▶ **Consigne donnée**: Recopiez à l'identique et en entier le texte sur l'écriture d'un dialogue.
━━ Extrait du texte
Écrire un dialogue
Une fausse facilité ?
Un dialogue offre des possibilités que nous allons explorer comme autant d’éléments sur lesquels vous pourrez travailler pour améliorer votre texte. Même si le dialogue en style direct imite la conversation réelle, il est le lieu d’un travail littéraire sur la forme, car il la crée et l’adapte à de nombreux objectifs spécifiques à la fiction.
L’un des critères de la réussite d’un texte possible de la qualité de la réception du texte est sa lisibilité. Cette rencontre entre le projet de l’auteur et ce qui a été perçu dans le texte, dépend souvent de la cohérence de son style, cohérence qui n’empêche pas les ruptures et les surprises.
Dans le cas du dialogue, cette cohérence dépend de la capacité à intégrer tous les éléments du dialogue dans une même stratégie, vers un même but.
Ce ne sera pas notre sujet aujourd’hui, mais il ne faut pas oublier que la lisibilité n’est pas la seule stratégie possible, loin de là !
Rapidité et impression d’immédiateté du dialogue
Le dialogue allège le rythme du récit, en voici les leviers.
━━━━
━━ Contenu du listing
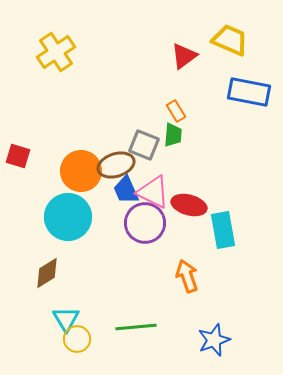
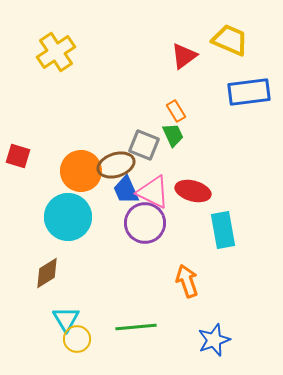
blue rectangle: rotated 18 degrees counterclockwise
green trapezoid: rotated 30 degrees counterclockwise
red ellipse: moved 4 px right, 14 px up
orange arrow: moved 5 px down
━━━━
▶ **Corrigé détaillé**:
Écrire un dialogue
Une fausse facilité ?
Un dialogue offre des possibilités que nous allons explorer comme autant d’éléments sur lesquels vous pourrez travailler pour améliorer votre texte. Même si le dialogue en style direct imite la conversation réelle, il est le lieu d’un travail littéraire sur la forme, car il la crée et l’adapte à de nombreux objectifs spécifiques à la fiction.
L’un des critères de la réussite d’un texte possible de la qualité de la réception du texte est sa lisibilité. Cette rencontre entre le projet de l’auteur et ce qui a été perçu dans le texte, dépend souvent de la cohérence de son style, cohérence qui n’empêche pas les ruptures et les surprises.
Dans le cas du dialogue, cette cohérence dépend de la capacité à intégrer tous les éléments du dialogue dans une même stratégie, vers un même but.
Ce ne sera pas notre sujet aujourd’hui, mais il ne faut pas oublier que la lisibilité n’est pas la seule stratégie possible, loin de là !
Rapidité et impression d’immédiateté du dialogue
Le dialogue allège le rythme du récit, en voici les leviers.